Model indicators: Due to different model methods, the evaluation criteria and detection methods of CP animal models are different. However, most indicators are based on histology, morphology, prostate index, urodynamics, inflammatory factors, and pain.
Pathological index Type I index (core index): The most direct index of CP is the obvious inflammation of prostate tissue. Pathological observation can accurately determine the severity of prostatitis, including the infiltration of inflammatory cells, the appearance of inflammatory cells, tissue edema, gland necrosis, shedding and loss of glandular epithelium, and observe whether it exists with an optical microscope. The pathological classification is as follows: "0" means that most of the prostate is in a static state, the glands are atrophy, and the glandular epithelium is wrinkled. There is no secretion in the gland cavity, and the gland cavity is significantly reduced. "I" means that most of the glands in the prostate are enlarged. There is secretion in the gland cavity, but there is very little secretion, and there are a few inflammatory cells around it. "II" means that the prostate is obviously enlarged, the glandular epithelium is thin and flat, and the gland cavity is full of red secretions. "III" means that the prostate is significantly enlarged, and the glands are enlarged by 1 to 3 times. The glandular epithelium is flat and the gland cavity is filled with red secretions. The glandular cavity is obviously enlarged and scattered around the inflammatory cells. Two people randomly scored each prostate pathological section according to the above-mentioned scoring criteria.

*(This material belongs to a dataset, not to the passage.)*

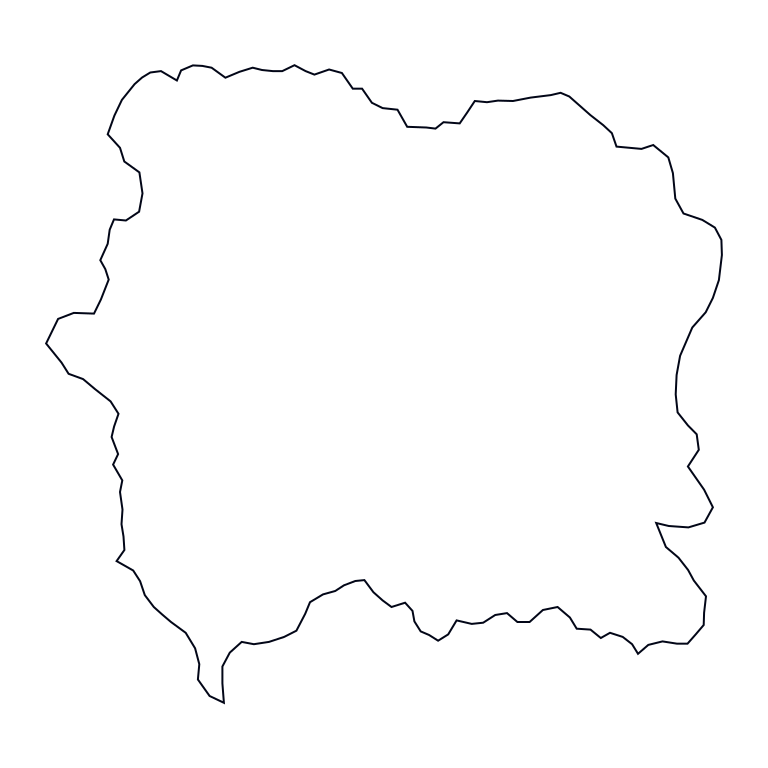 Tejupá, São Paulo, Brazil
{"feature_id": "56859067B53062032582919", "entity_name": "Tejupá", "entity_type": "district", "adm_level": 2, "iso_a3": "BRA", "parent_name": "Brazil", "parent_adm1": "São Paulo", "projection": "natural_earth1", "projection_center": [-49.31, -23.348], "detail": "fine", "context": "isolated", "style": "outline", "palette": "ink", "viewbox_px": 768, "rotation_deg": 0, "n_neighbors": 0, "source": "geoboundaries", "source_scale": "gbopen_adm2", "svg_char_len": 2192}
<svg xmlns="http://www.w3.org/2000/svg" viewBox="0 0 768 768"><path d="M116.6,561.1L133.2,570.5L140.1,581.2L144.8,595.1L153.8,607.0L162.2,614.5L171.0,622.0L185.7,632.8L195.1,648.3L199.3,664.2L197.9,679.5L209.6,696.0L223.9,702.8L222.4,683.4L222.4,666.5L229.8,652.6L241.7,641.9L253.9,644.2L269.0,641.9L284.2,636.9L296.4,630.7L305.2,613.8L310.0,602.2L323.0,594.4L335.2,591.0L344.0,585.3L355.3,581.0L364.4,580.1L373.4,592.2L382.6,600.4L391.5,607.0L405.1,602.7L412.5,610.9L414.4,621.4L420.7,631.4L429.1,635.0L438.1,640.7L448.2,634.4L456.6,620.4L471.7,623.9L483.2,622.7L495.2,615.0L507.0,613.1L517.4,622.0L529.6,622.0L542.9,610.0L557.6,607.0L569.9,617.5L576.7,628.7L590.5,629.6L600.8,638.0L610.0,632.8L622.7,636.9L632.1,644.2L638.0,653.8L648.3,644.9L662.5,641.4L677.2,643.7L687.5,643.7L695.7,634.4L703.7,625.0L704.1,612.7L706.0,596.3L693.8,580.5L688.1,570.0L678.5,557.7L665.9,547.0L656.2,523.0L668.8,526.0L688.4,527.4L704.5,522.6L712.9,507.3L704.1,489.7L687.9,466.5L698.8,449.8L696.7,434.3L687.9,425.4L677.6,412.4L675.7,394.4L676.6,375.0L680.1,355.8L692.3,327.5L705.7,312.3L712.9,297.9L718.9,280.1L721.9,255.0L721.4,239.9L714.9,227.6L702.3,219.9L683.5,213.5L675.3,198.6L672.9,173.1L668.3,157.4L653.2,145.0L641.5,148.9L616.5,146.6L611.9,133.2L603.3,125.2L590.5,115.2L569.3,96.5L560.6,92.8L550.8,95.1L530.6,97.6L513.0,101.0L497.9,100.6L487.0,102.2L474.8,101.0L467.4,112.2L459.7,123.4L443.5,122.2L435.5,128.6L426.3,127.5L407.2,126.8L397.5,109.7L382.6,108.1L371.9,102.8L362.1,88.7L352.8,88.7L341.9,73.0L329.1,69.5L314.4,74.6L305.6,71.1L294.5,65.2L282.3,71.1L272.7,71.1L262.0,70.0L252.7,67.7L239.5,71.8L225.4,77.7L211.6,67.7L202.3,65.9L192.9,65.4L181.1,70.4L176.9,80.5L161.0,71.1L150.3,72.5L142.1,77.5L134.6,84.1L121.9,99.9L114.4,115.6L107.7,134.3L120.0,147.8L124.3,161.5L139.4,172.4L142.5,193.4L139.1,211.7L125.9,220.5L114.0,219.4L109.7,229.7L107.7,243.8L100.3,260.2L105.3,269.1L108.7,279.6L100.9,299.5L94.0,313.6L73.8,312.9L58.1,318.9L46.1,343.5L61.6,362.7L68.6,373.8L83.1,379.1L95.0,389.1L110.6,401.4L118.5,413.8L114.1,426.5L111.6,437.0L118.1,454.1L113.1,464.6L122.3,480.4L120.0,492.0L122.5,509.6L121.5,524.2L123.5,536.5L124.4,550.0L116.6,561.1Z" fill="none" stroke="#020617" stroke-width="2"/></svg>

Biochemical indicators (directly related indicators): The direct indicators of CP are the significant increase in white blood cells in the prostate fluid or its homogenate, and the decrease in the distribution of lecithin bodies. Prostatitis immune factors often detect IgG, IgA and IgM in prostate homogenate. Successful model establishment significantly increases IgA levels. According to neuroendocrine theory, prostatitis can cause pain and excessive secretion of prostatic fluid. The levels of NE, PG, histamine, 5-HT and NGF in the prostate homogenate can increase the levels of IL-6, IL-8, IL-10, TNF-α and IL-1β. According to immunological theory, when the model replicates normally, serum T or prostate tissue homogenate will reduce T, E2, serum prostate-specific antigen (PSA) and C-reactive protein (CRP) levels. let me.
Apparent indicators, urine output indicators, pain indicators: Obvious indicators include animal prostate indicators, urine output, fluid intake, and open activities. After the successful modelling, the wet prostate weight and prostate index increased, urine output decreased, drinking water decreased, open activities decreased, and hair gloss decreased. Prostatitis can cause changes in the urinary system. Urinary dynamic parameters such as bladder pressure, urination interval, and maximum urine pressure of animals with prostatitis can directly reflect the condition of prostatitis.
Conclusion: The cause of chronic prostatitis is complicated, the pathophysiological process is not clear, and clinical treatment is very difficult. Establishing an effective animal model is particularly important for better understanding the etiology of autoimmune prostatitis and finding the correct diagnosis and treatment methods. In practical applications, you can choose a suitable test method according to the purpose of the experiment and the display conditions. The above method still has many shortcomings. Therefore, it is necessary to continue to find a model that is more suitable for the etiology, pathogenesis and clinical symptoms of prostatitis.